In a nutshell, Google Music, Google eBookstore, and the Android Market were combined to form Google Play. Not only will you purchase music, movies, books, and apps at play.google.com, but those items will also be stored in the cloud. You'll be able to do the same thing on your Android phone or tablet using the various Google Play apps (more on that later).

The two destinations--Web and mobile--stay synced. So, when you purchase an app, movie, song, or book on the Play Web site, that content will become immediately available on your Android phone (and/or tablet). Likewise, if you rent a movie on your Android tablet, it becomes available for viewing on your desktop, too.

Because it's cloud-based, those purchases won't eat up storage on your computer, tablet, or phone.

It's like iTunes-meets-iCloud for the Android folk.

2. It's already available online, on its way to your Android.
The Play Store is already live at play.google.com. You'll see that it's a one-stop shop for all of the aforementioned services.

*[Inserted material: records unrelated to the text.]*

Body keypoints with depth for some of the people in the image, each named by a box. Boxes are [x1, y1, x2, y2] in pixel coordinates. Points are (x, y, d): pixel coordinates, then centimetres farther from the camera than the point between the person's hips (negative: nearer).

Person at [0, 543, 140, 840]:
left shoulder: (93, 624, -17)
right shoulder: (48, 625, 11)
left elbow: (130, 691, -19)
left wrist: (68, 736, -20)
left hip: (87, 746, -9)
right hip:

In fact, if you try to go to the Android Store, you'll be redirected to the Play Store.

On your Android device, you'll get four app updates within the next few days:

  • The Android Market will become "Play Store."
  • Google Music will become "Play Music."
  • Google Movies will become "Play Movies."
  • eBookstore will become "Play Books."

If you don't want to wait for Google to push the updates to you, you can install them manually right away.

3. Can I upload my own movies and music?
Google Music, which allows you to store up to 20,000 songs, will remain the same. The only thing that will change is its name, Play Music. Any music you already purchased or uploaded is still available, and you can continue uploading your jams at music.google.com, or on the rebranded Android app, Play Music.

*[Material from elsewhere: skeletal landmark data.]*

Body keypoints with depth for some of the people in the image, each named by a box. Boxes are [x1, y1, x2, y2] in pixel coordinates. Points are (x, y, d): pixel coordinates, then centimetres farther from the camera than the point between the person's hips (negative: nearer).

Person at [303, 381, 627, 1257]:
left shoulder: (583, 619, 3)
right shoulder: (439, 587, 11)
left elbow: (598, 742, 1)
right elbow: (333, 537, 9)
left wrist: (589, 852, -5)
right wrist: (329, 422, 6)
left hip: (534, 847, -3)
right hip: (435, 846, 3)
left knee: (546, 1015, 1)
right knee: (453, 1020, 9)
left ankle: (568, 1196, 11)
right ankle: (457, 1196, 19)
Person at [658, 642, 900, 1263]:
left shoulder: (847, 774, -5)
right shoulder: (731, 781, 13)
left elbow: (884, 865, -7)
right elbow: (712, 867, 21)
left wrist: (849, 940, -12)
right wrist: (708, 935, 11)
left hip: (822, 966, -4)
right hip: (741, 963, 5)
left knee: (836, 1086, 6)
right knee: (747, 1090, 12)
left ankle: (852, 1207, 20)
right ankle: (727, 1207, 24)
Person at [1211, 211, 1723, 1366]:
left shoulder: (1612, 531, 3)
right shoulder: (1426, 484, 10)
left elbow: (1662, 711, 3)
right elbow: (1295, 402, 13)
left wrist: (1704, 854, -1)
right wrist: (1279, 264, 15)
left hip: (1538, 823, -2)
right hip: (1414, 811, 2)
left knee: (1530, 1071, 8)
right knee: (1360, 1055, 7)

Movies are a different story. Right now, Google does not allow you to upload your own movies for access in the cloud. Its Play Movies app solely functions as a movie rental service.

4. Even non-Android users can use Google Play.
Let's be clear: even though Play is heavily marketed to Android users, any Google user can use the service to take advantage of cloud-based content management. So, you can rent a movie, upload and purchase music, and buy books on one computer, and access it all on any other desktop.

Mum's the word on native iOS support, but stay tuned for any updates.

When you rent a movie on Play Movies, it immediately becomes available on any device. Google

5. Will Google Play's cloud-based nature kill my data plan?
Probably not. Even though all your content is stored in the cloud, any of it is available for offline playback. That includes books, music, and rented movies. Of course, the amount of content you can store offline, or "cache," will be limited to your device's storage capacity.

Tip: To do less harm to your data plan, connect to Wi-Fi before downloading content for offline viewing or playback.

Bonus: Expect heavy Google+ integration.
Continuing its streak of heavily promoting its social network, expect Google+ integration to be everywhere. As Google explains, "You can easily share posts about your favorite books, music, movies, games, or apps to your Circles on Google+, e-mail, or text message in a single click."

This integration, which has been available on Google Music for a while, will be useful for Google+ users, but others might find it annoying.